アフリカの最貧国マラウイで経験した、4か月の休校中の過ごし方。
今のコロナ休校と似て非なるものかと思いますが、実は私、「マラウイで4ヶ月休校」を経験したことがあります。私の配属先だったマラウイの教員養成大学です。正確に言うと、休校ではなく、始業延期ですが。
去年、まわりの人にちらっとこの話をしたら、
「え、どういうこと?」
「じゃあ何してたの?遊んでたの?」
なんて、ハテナだらけの顔をされましたが、それも無理もないことだと思います。これらの問いにパッと答えられるかといったら、かなり難しいです。
■マラウイ日記
その時まだ、かっちりした仕事が始まらず、生活の自由度が高すぎて、「これをやってました!」というものがないからです。助けてくれたのが、マラウイで毎日つけていた日記です。

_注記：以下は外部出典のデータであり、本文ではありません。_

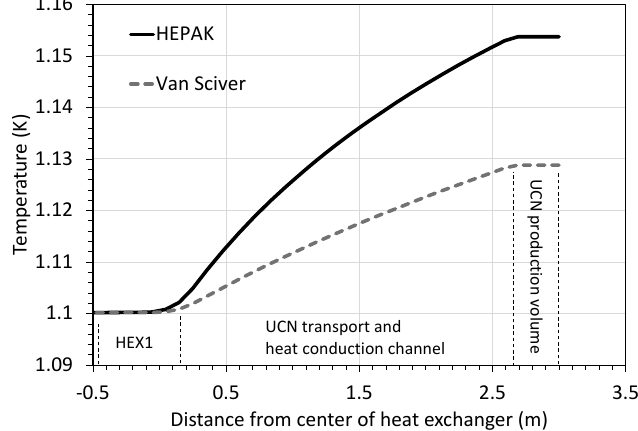
Figure 2. Temperature profile inside the He-II of the heat conduction channel in the TRIUMF UCN source according to two parametrizations of Gorter-Mellink heat transport: Van Sciver [14] and HEPAK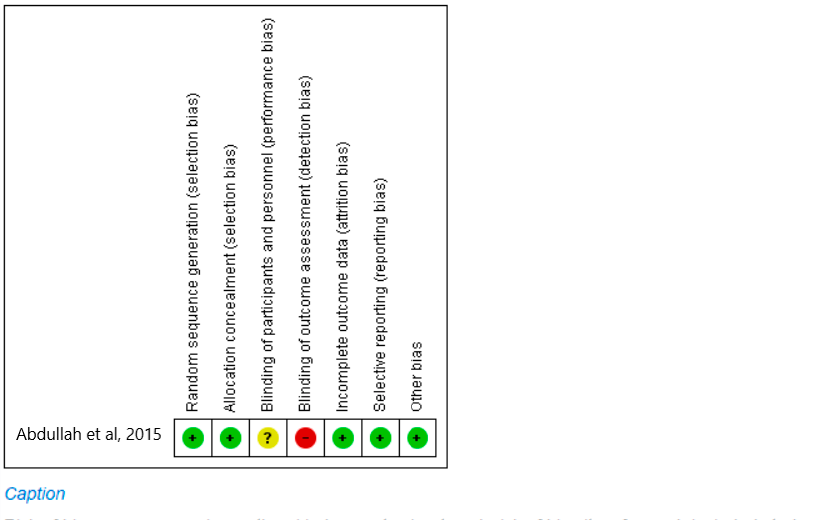
Figure 2. Risk of bias summary for included clinical study (Abdullah et al., 2015 [18]). Table 3. Risk of bias for laboratory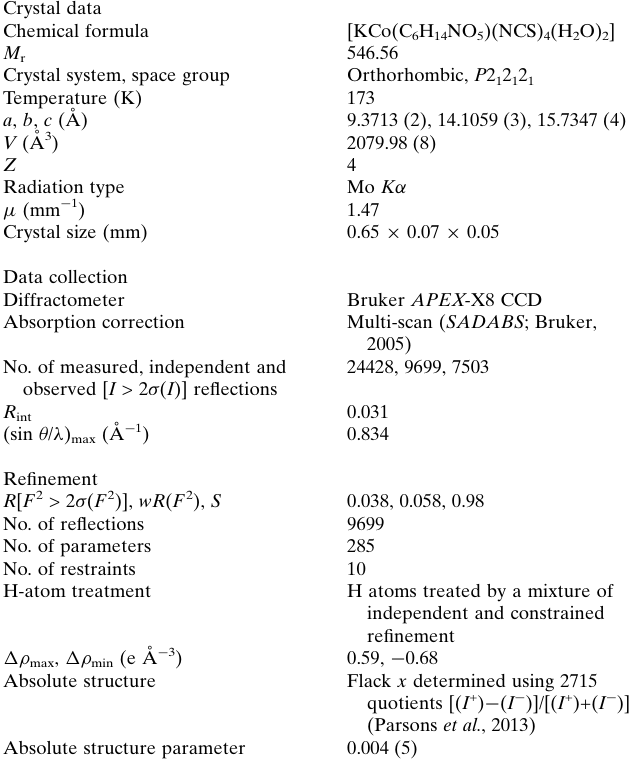
Crystal data Chemical formula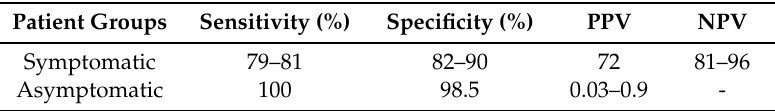
Table 1. Summary of pancreatic cancer detection using carbohydrate antigen 19-9 (CA 19-9) (>37 U/mL)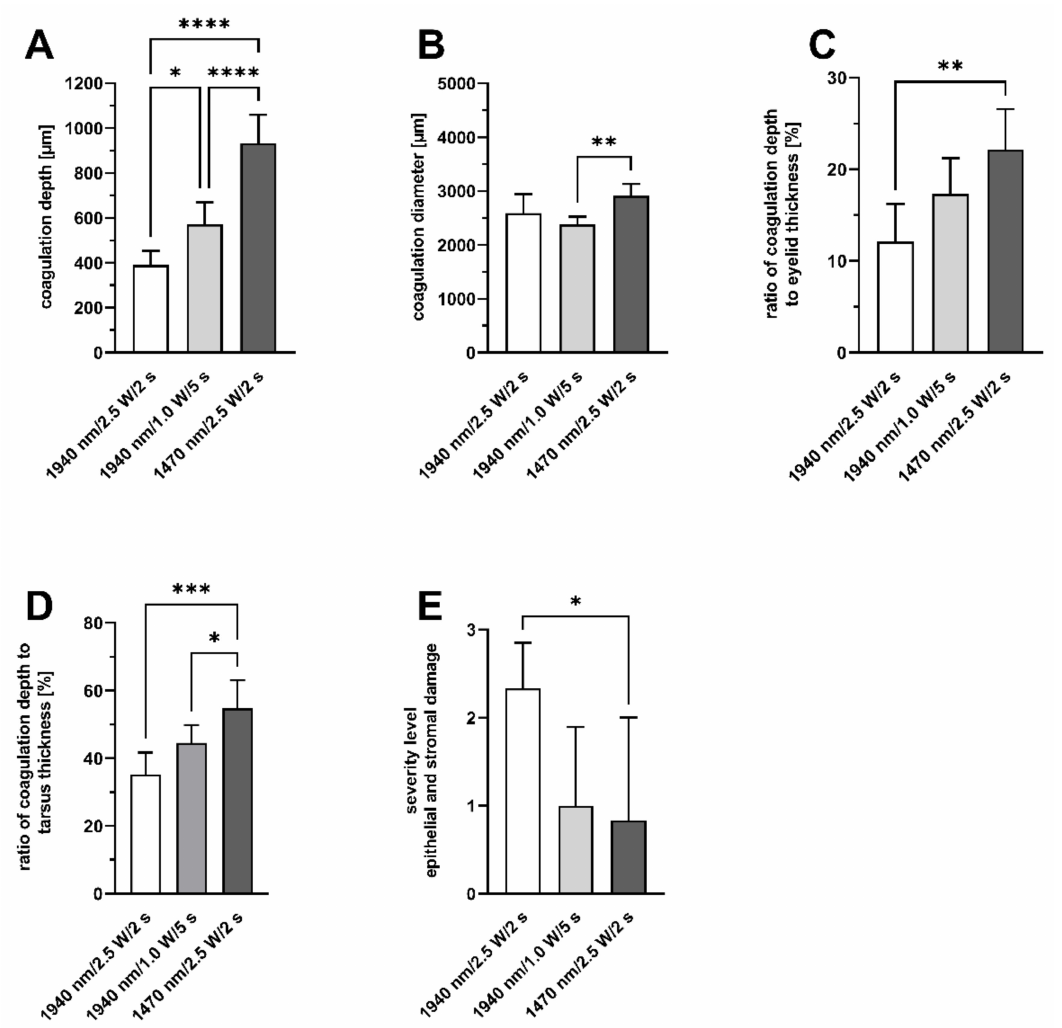
Figure 3. Histological results of laser coagulations of porcine eyelids in a histological cross section. ( A ): Depth of coagulation. ( B ): Diameter of coagulation (measured at the epithelium). ( C ): Percentage of coagulation depth to lid thickness. ( D ): Percentage of coagulation depth to tarsus thickness. ( E ): Severity of epithelial and stromal damage. * p < 0.04 ** p < 0.007 *** p < 0.002; **** p <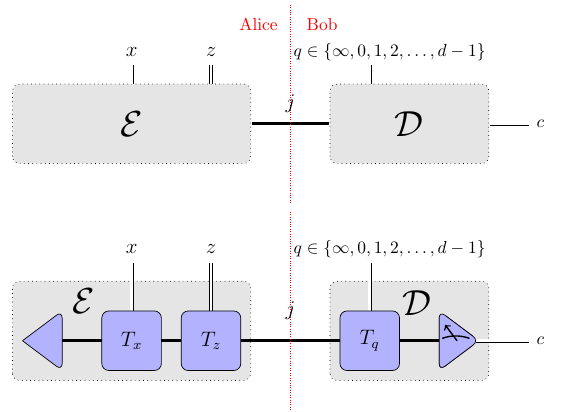
FIG. 11. The Torpedo Game in a prepare-and-measure (top) versus transformational scenario (bottom). The empirical models e x , z , q in either scenario are the same both quantumly and clas- sically. Hence classical and quantum strategies for any ( 2, 1 ) d information retrieval task can be equivalently expressed in prepare-and-measure or transformational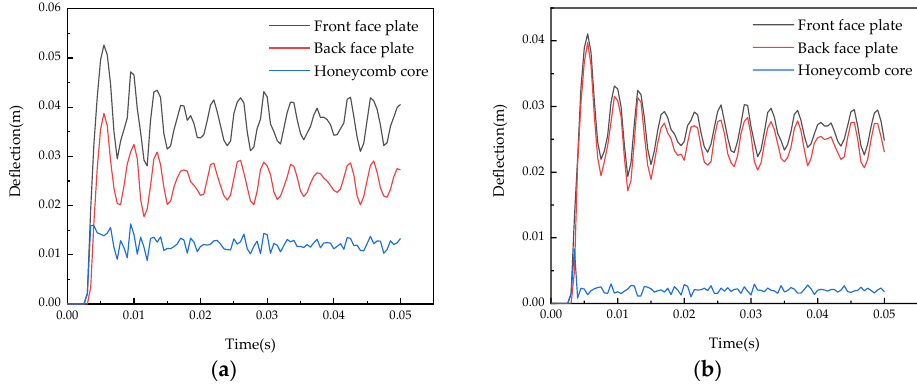
Figure 22. Deflection histories of centre points of face plates and honeycomb core. ( a ) Positive gradient; and ( b ) Negative gradient.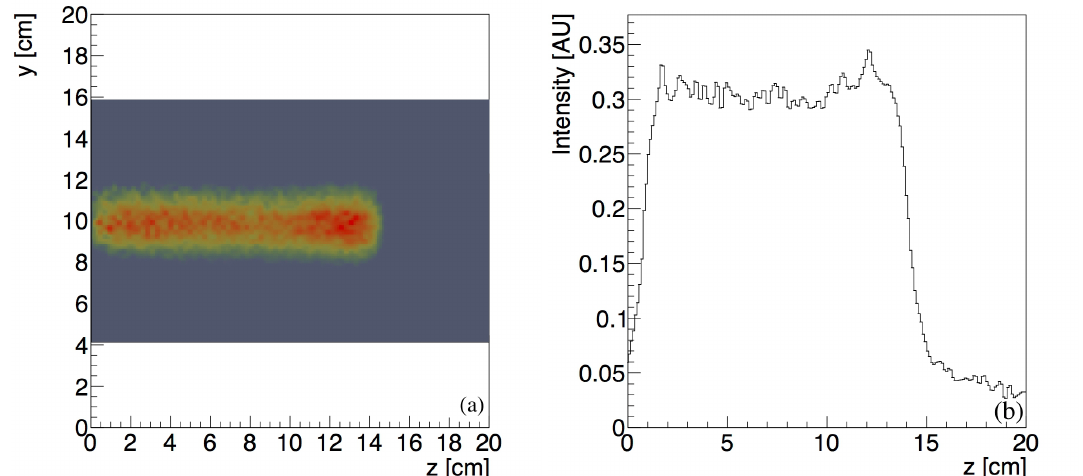
Figure 10. Reconstructed lateral profile at y = 10 cm ( a ); and one-dimensional longitudinal profile ( b ) of the positron emitters produced by a 150 MeV proton pencil beam with approximately 2 mm spot-size and 0.3 MeV energy spread within a PMMA target volume.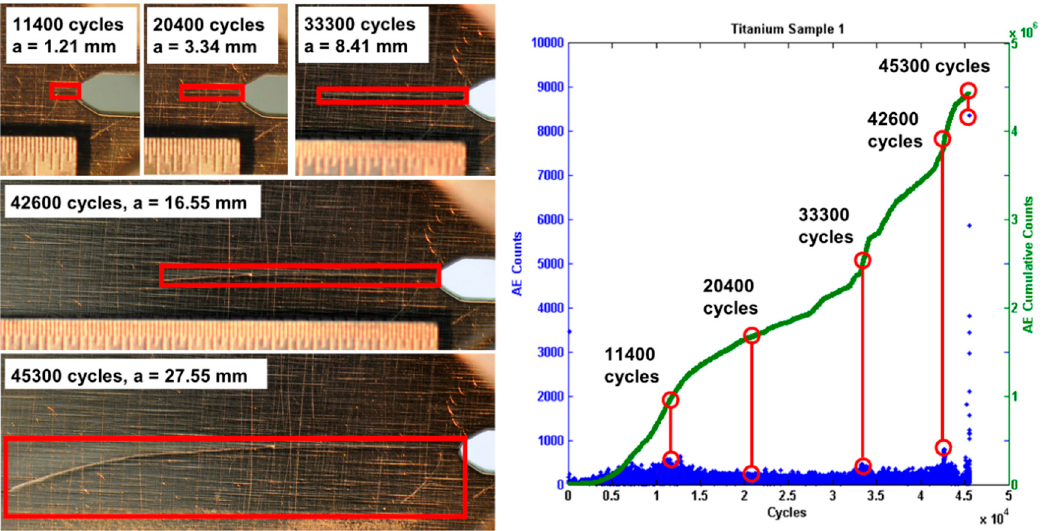
Figure 4. Example of crack length measurements paired with cumulative AE counts.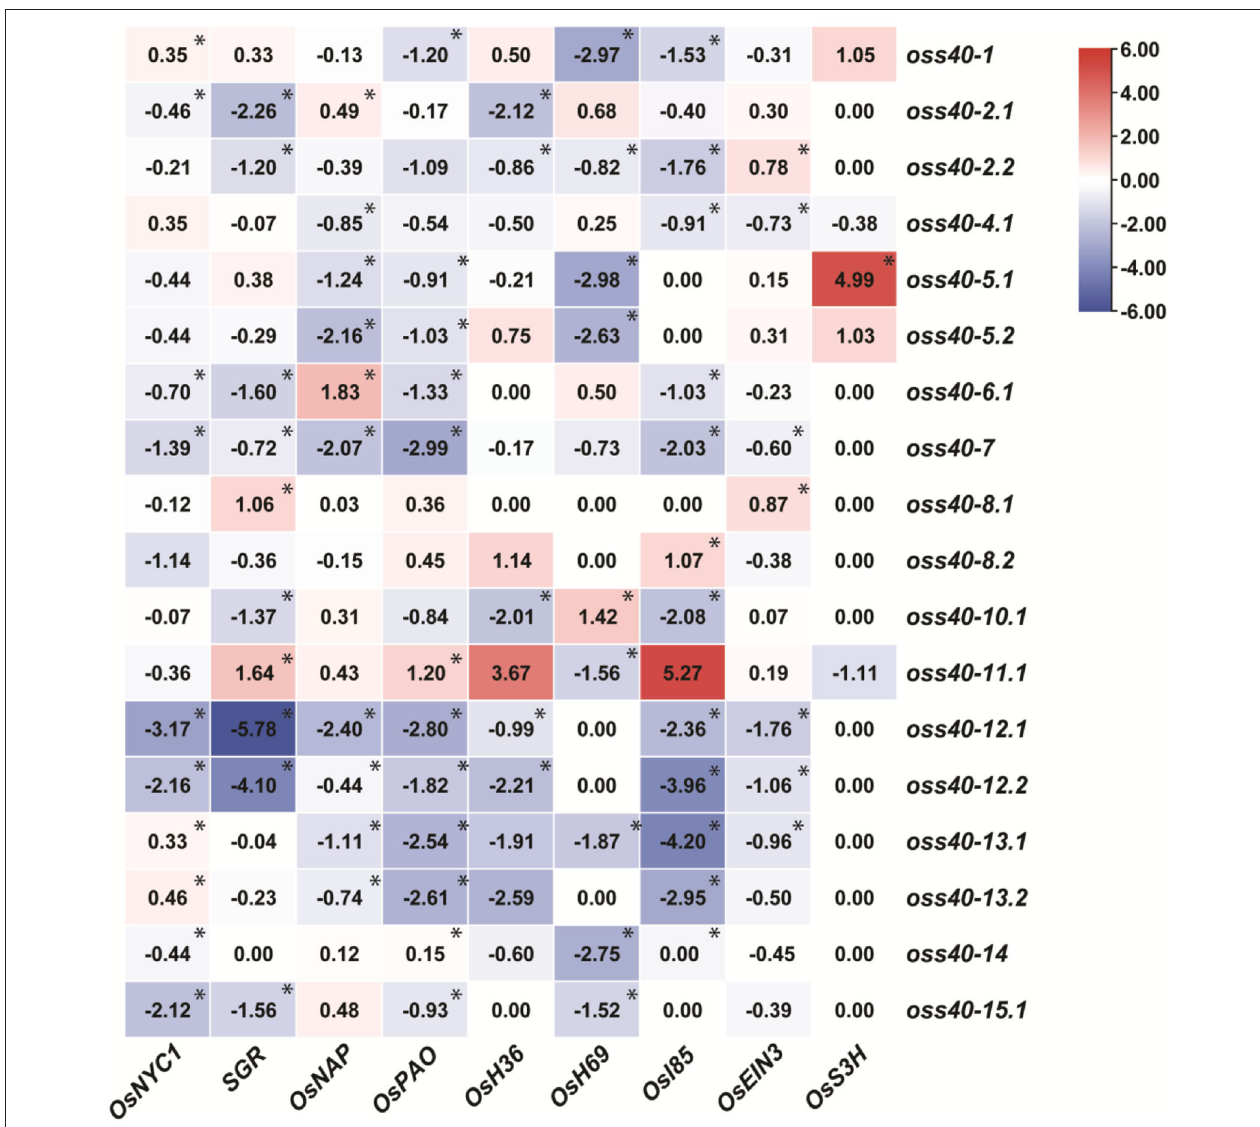
FIGURE 6 | Altered expression of CDGs and SAGs in different oss40 mutant lines. Heatmap representation shows the CDGs ( OsNYC1, SGR, and OsPAO ) and SAGs ( OsH36, OsH69, Os185, OsNAP, OsEIN3 , and OsS3H ) expression level in different mutant lines. The expression levels of genes are presented using fold-change values log2 format. The data indicate the relative expression levels normalized to that of the internal control OsACTIN . Red and blue colors correspond to up- and down-regulation of the gene expressions, respectively. Mean and SD values were obtained from three biological replicates. Significant differences of the expression levels normalized to WT were evaluated using Student’s t -test (* p < 0.05).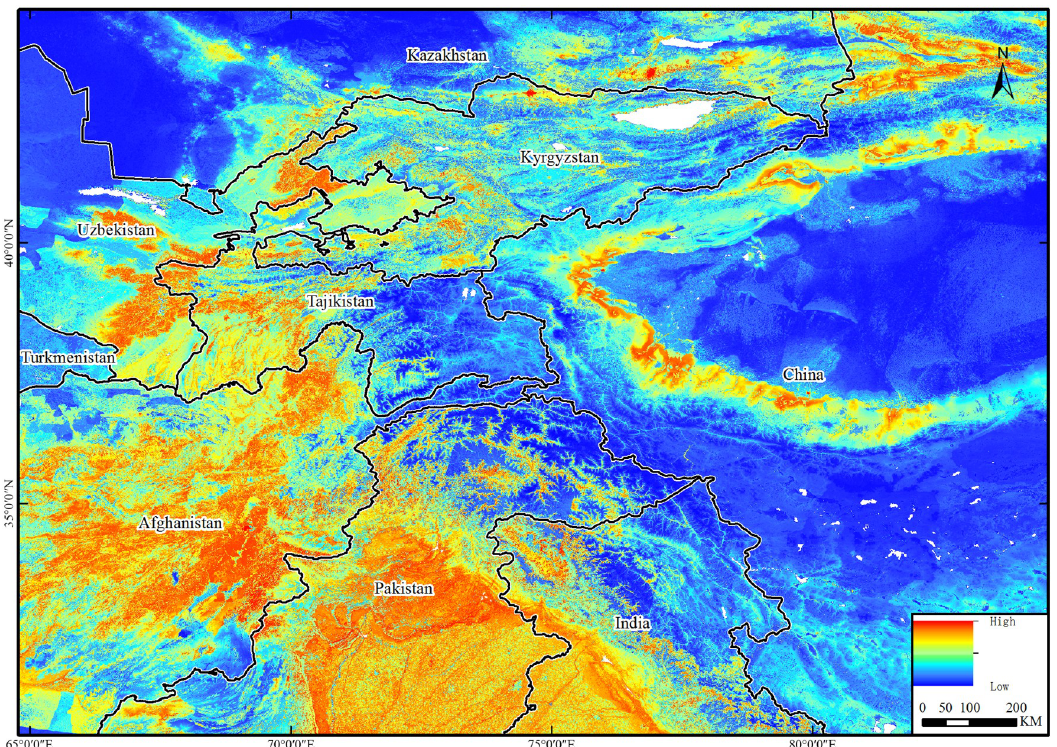
Fig 4. PPR high-risk areas were predicted by the MaxEnt model. This map was made in ArcGIS 10.6 using the resulting rasters produced by MaxEnt. The boundary was obtained from Natural Earth (http://www.naturalearthdata.com/), which is a schematic line illustrating the relative position of each country and should not be re-used or misinterpreted for any political reason.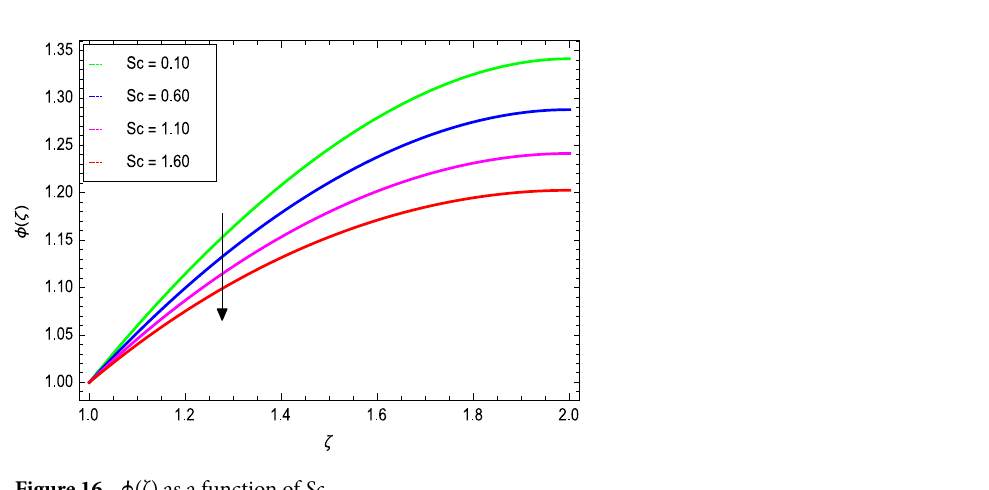
(ζ) as a function of γ 1 . ϕ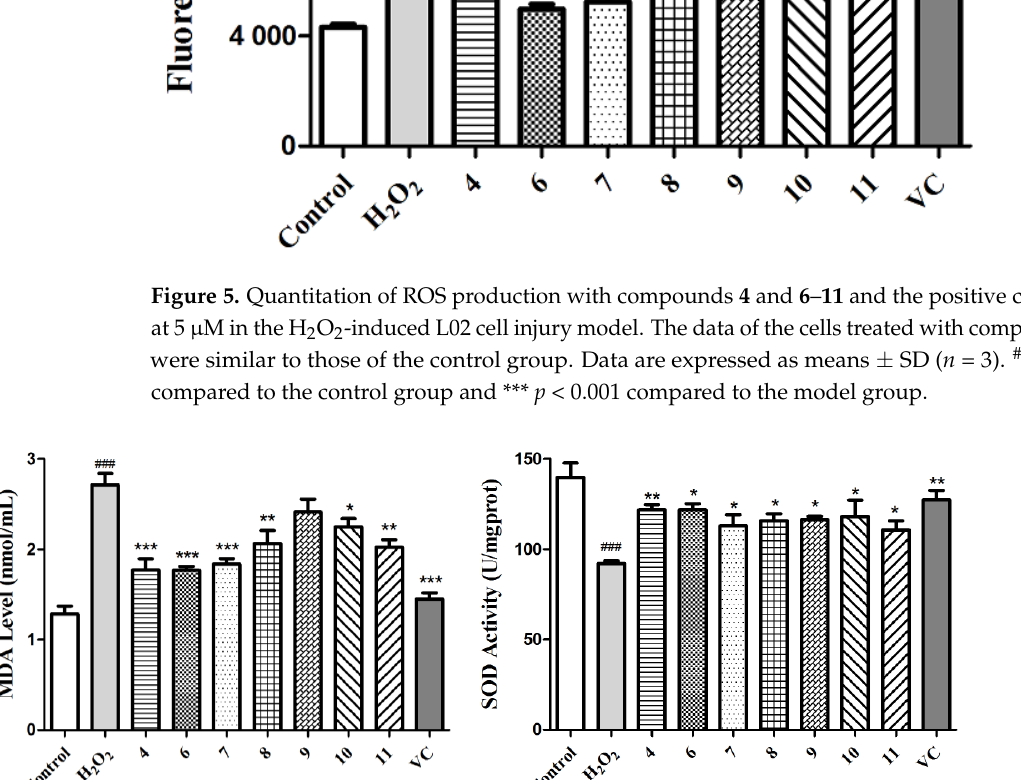
Figure 6. Determination of the MDA levels and SOD activities for compounds 4 and 6 – 11 and the positive control (VC) at 5 µM using the H 2 O 2 -induced L02 cell injury model. The data of the cells treated with compounds only were similar to those of the control group. Data are expressed as means ± SD ( n = 3). ### p < 0.001 compared to the control group and * p < 0.05, ** p < 0.01, and *** p < 0.001 compared to the model group.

これを見返すと、「ふむふむ、こんなことしてたな」と、意外とあっという間に過ぎてしまった4か月の休校期間を、なんとか思い出せるのです。決して遊んでいたわけではないことが記されています。笑
記録をつける、というのは「遊んでたんじゃないの?」と言われかねない時には、決して遊んでいるわけじゃない自分を守るためにも、とても大切だなと思います。
■なんで休校していたのか
これについては、未だになぞです。リロングウェはマラウイの首都です。その教員養成大学の学長でさえ、いつ始業するのか把握しておらず、私が聞くといつも、
「知らない、上から情報が降りてこない。待ちなさい。心配するな」
としか言われませんでした。他の大学職員に聞いても、
「きっと来週には何らかの情報があって、2週間後にはスタートするよ。心配するな」
と言われ続けていました。そのやり取りを毎週のようにしていました。それが4ヶ月続いたのです。笑
「なんで、早く決まらないんだ」
「始まらないなら始まらないで、予定を立てたいから情報がほしい」
と、ヤキモキする状態が続きました。
私の勝手な想像ですが、多分、教育省の上層部だけで、新しく導入するカリキュラムをのんびり作っていて、それが9月の始業に間に合わず、さらに、その情報が各学校に知らされていなかった、ということなのでしょう。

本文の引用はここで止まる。